Siméon de Saxe-Cobourg résiste

Alors que les sondages indiquaient une inéluctable érosion électorale depuis 2005, le NDSV (Mouvement national Siméon II) de l’ancien Premier ministre, Siméon de Saxe-Cobourg, semble avoir su tirer son épingle du jeu lors de ces élections. Avec un élu, son score n’est pas brillant (surtout si l’on prend pour référence les suffrages obtenus lors des élections législatives de 2005) mais il semble avoir plutôt bien résisté à la concurrence de l’autre «pôle centriste», le GERB, qui n’est pas confronté à ce que l’on appelle familièrement «l’usure du pouvoir».

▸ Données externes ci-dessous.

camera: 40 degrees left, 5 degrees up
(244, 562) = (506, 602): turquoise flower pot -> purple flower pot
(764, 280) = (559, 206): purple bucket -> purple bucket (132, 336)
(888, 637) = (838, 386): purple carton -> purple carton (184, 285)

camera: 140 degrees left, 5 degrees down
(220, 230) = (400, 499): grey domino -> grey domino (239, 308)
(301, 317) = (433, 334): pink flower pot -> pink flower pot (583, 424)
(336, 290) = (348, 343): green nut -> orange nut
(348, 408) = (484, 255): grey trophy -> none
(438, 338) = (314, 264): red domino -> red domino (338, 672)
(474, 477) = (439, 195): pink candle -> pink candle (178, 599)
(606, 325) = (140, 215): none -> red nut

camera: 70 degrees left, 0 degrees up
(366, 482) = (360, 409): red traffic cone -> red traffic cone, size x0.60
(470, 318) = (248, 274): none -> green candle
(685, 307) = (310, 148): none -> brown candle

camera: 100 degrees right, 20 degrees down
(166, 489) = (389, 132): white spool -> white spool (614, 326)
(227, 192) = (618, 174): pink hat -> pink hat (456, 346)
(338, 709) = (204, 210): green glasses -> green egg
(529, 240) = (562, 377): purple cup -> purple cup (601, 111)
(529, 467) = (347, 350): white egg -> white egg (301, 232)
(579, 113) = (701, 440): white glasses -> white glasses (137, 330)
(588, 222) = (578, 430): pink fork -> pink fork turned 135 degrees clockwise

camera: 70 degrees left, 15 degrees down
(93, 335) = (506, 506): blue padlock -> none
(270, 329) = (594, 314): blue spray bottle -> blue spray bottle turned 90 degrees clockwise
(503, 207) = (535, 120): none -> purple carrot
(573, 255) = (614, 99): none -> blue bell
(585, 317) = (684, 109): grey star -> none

Communautarisme et extrémisme confortés

Deux partis, le DPS (Mouvement des droits et des libertés, qui regroupe les Bulgares d’origine turque et les Roms) et Ataka (mouvement extrémiste), semblent avoir conforté leurs positions. Malgré une loi électorale en sa défaveur [2], le DPS a fait le plein de ses électeurs (391.711), toujours aussi disciplinés (4 sièges). Rien ne semble l’atteindre au fil des élections, ni les dures conditions de vie que son électorat pourrait reprocher à ses dirigeants au pouvoir, ni même les scandales financiers auxquels il semble que ces derniers soient mêlés. Le DPS est un parti politique «à part» sur l’échiquier politique bulgare et le restera tant que son électorat trouvera dans cette forme de communautarisme polymorphe une réponse satisfaisante.

Par rapport aux élections de juin 2005 (296.848 voix), Ataka n’a perdu qu’environ 20.000 suffrages. Certes, on n’est plus dans les sommets atteints lors de l’élection présidentielle mais force est de constater que les messages «anti-tout» et xénophobe de ce mouvement trouvent toujours un écho au sein d’un électorat très mobilisé. Ataka aura 3 sièges au Parlement européen. Il sera intéressant de voir si ce vote protestataire se maintiendra encore lors des élections locales de cet automne, ce qui signifierait qu’il s’enracine. La question que l’on peut se poser est de savoir, sur le plan politique, au profit de qui?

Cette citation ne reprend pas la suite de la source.